Atualmente, quem está à frente do núcleo — ou comissão, como também é chamada — é o servidor Everaldo de Oliveira Mesquita, 48, que está na Federal do Amazonas desde 2013. Ele, inclusive, foi acolhido por Brandão logo que chegou para assumir seu posto, inicialmente no setor de Recursos Humanos. Ficou dois meses no núcleo tendo aulas de informática.

"Foi fundamental para mim. A gente passa anos estudando para um concurso, empolgado, e quando assume dá um desespero no sentido de 'o que farei aqui agora?'. O professor Renato me levou para o núcleo para trabalhar minhas dificuldades", conta Mesquita, que perdeu a visão aos 7 anos de idade.

Mesquita, único servidor do núcleo de acessibilidade da UFAM, conta com uma equipe formada por três bolsistas monitores para dar suporte a 38 alunos com deficiência — estrutura bem distante da ideal e até da própria lei federal que determina que um núcleo de acessibilidade tenha um corpo técnico formado por professores, assistentes sociais, pedagogo e psicólogo, além de um servidor técnico.

"Trabalhamos na garra, pela causa", diz ele. "Costumo dizer que a parte mais fácil é ingressar. Difícil é concluir o curso. As universidades ainda não estão preparadas para lidar com o diferente. Cada pessoa tem uma necessidade. Se tiver 100 cegos dentro da universidade, haverá 100 necessidades diferentes."

A professora de música Manuela Tapajós, 30, foi aluna de Brandão na graduação — a disciplina de educação inclusiva é obrigatória na grade. Ela diz que aprendeu muito com o docente. "Ele é bem inteirado com a tecnologia e é um profissional incrível. Todo o seu conteúdo é digitalizado. Ele usava uma tela de TV no lugar do monitor e programas que transformam texto em som. Ele também nos ensinou a ler e a escrever em braile", conta.

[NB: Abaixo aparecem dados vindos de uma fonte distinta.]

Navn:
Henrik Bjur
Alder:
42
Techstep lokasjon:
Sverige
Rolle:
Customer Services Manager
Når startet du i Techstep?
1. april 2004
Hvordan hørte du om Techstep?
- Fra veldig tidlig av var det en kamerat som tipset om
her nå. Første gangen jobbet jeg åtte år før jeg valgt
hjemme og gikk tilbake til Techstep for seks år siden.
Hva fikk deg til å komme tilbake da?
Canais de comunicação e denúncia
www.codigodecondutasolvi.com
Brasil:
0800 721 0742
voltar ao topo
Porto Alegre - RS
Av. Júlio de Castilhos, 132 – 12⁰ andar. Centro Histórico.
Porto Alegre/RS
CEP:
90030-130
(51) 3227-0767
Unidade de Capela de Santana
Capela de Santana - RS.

Manuela diz que os ensinamentos de Brandão foram importantes — ela ainda trabalhou por um período com o professor — para saber de que maneira tratar, por exemplo, uma criança cega ou com baixa visão. "Não é apenas passar o conteúdo por passar. A criança precisa aprender de fato. Eu tenho a obrigação de dar todos os meios para que ela consiga isso e seja aprovada por mérito. Apenas ter empatia não me ajuda e nem ajuda o aluno. É preciso saber como agir, e isso o professor Renato nos ensinou", afirma.

Explorando outras áreas

Brandão continua dando aulas para a educação especial, apesar de não ser mais o centro de suas atividades. Ele nutre um sentimento quase de dever cumprido por ter avançado no tema em uma época em que a inclusão ainda engatinhava. "Há 20 anos, quase ninguém falava sobre isso. Atualmente, temos muitos profissionais na área, os congressos educacionais discutem essa questão."

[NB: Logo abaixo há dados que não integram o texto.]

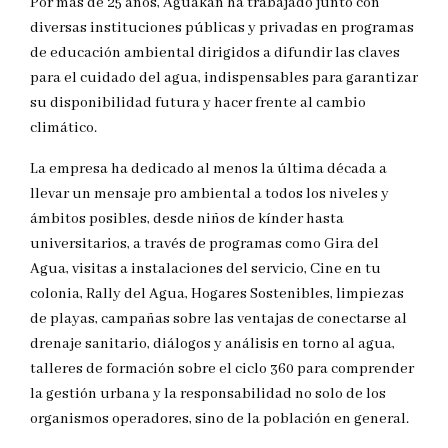
Por más de 25 años, Aguakan ha trabajado junto con
diversas instituciones públicas y privadas en programas
de educación ambiental dirigidos a difundir las claves
para el cuidado del agua, indispensables para garantizar
su disponibilidad futura y hacer frente al cambio
climático.
La empresa ha dedicado al menos la última década a
llevar un mensaje pro ambiental a todos los niveles y
ámbitos posibles, desde niños de kínder hasta
universitarios, a través de programas como Gira del
Agua, visitas a instalaciones del servicio, Cine en tu
colonia, Rally del Agua, Hogares Sostenibles, limpiezas
de playas, campañas sobre las ventajas de conectarse al
drenaje sanitario, diálogos y análisis en torno al agua,
talleres de formación sobre el ciclo 360 para comprender
la gestión urbana y la responsabilidad no solo de los
organismos operadores, sino de la población en general.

Além da produção e gravação de discos, Brandão, que concluiu o doutorado em Sociedade e Cultura na Amazônia, pesquisa a história da música amazônica e sua proximidade com países como Peru, Bolívia, Equador e Venezuela. Adora viajar pelo mundo como mochileiro.

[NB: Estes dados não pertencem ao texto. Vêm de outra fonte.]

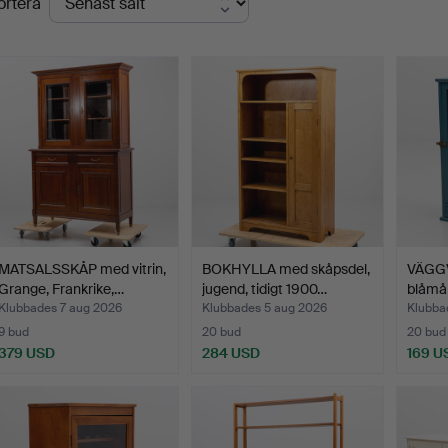
ortera
MATSALSSKÅP med vitrin,
BOKHYLLA med skåpsdel,
VÄGGV
Grange, Frankrike,…
jugend, tidigt 1900…
blåmål
Klubbades 7 aug 2026
Klubbades 5 aug 2026
Klubba
9 bud
20 bud
20 bud
379 USD
284 USD
169 U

"Quando vejo estudantes ingressando em capacitação para educação especial sinto uma esperança, sobretudo porque eles podem ajudar o deficiente a ser o que ele deseja. Porque eu quero e me formei para ser o que eu sempre desejei: um profissional. Não quero ser apenas ligado à educação 'especial', não por maldade ou rancor, mas porque quero experimentar outras áreas. Não posso ser piloto de avião, por exemplo, mas posso ser um bom músico, um bom professor universitário."

Esta reportagem foi desenvolvida em parceria com a Republica.org, organização social apartidária e não corporativa que se dedica a contribuir para a melhoria do serviço público no Brasil, em todas as esferas de governo.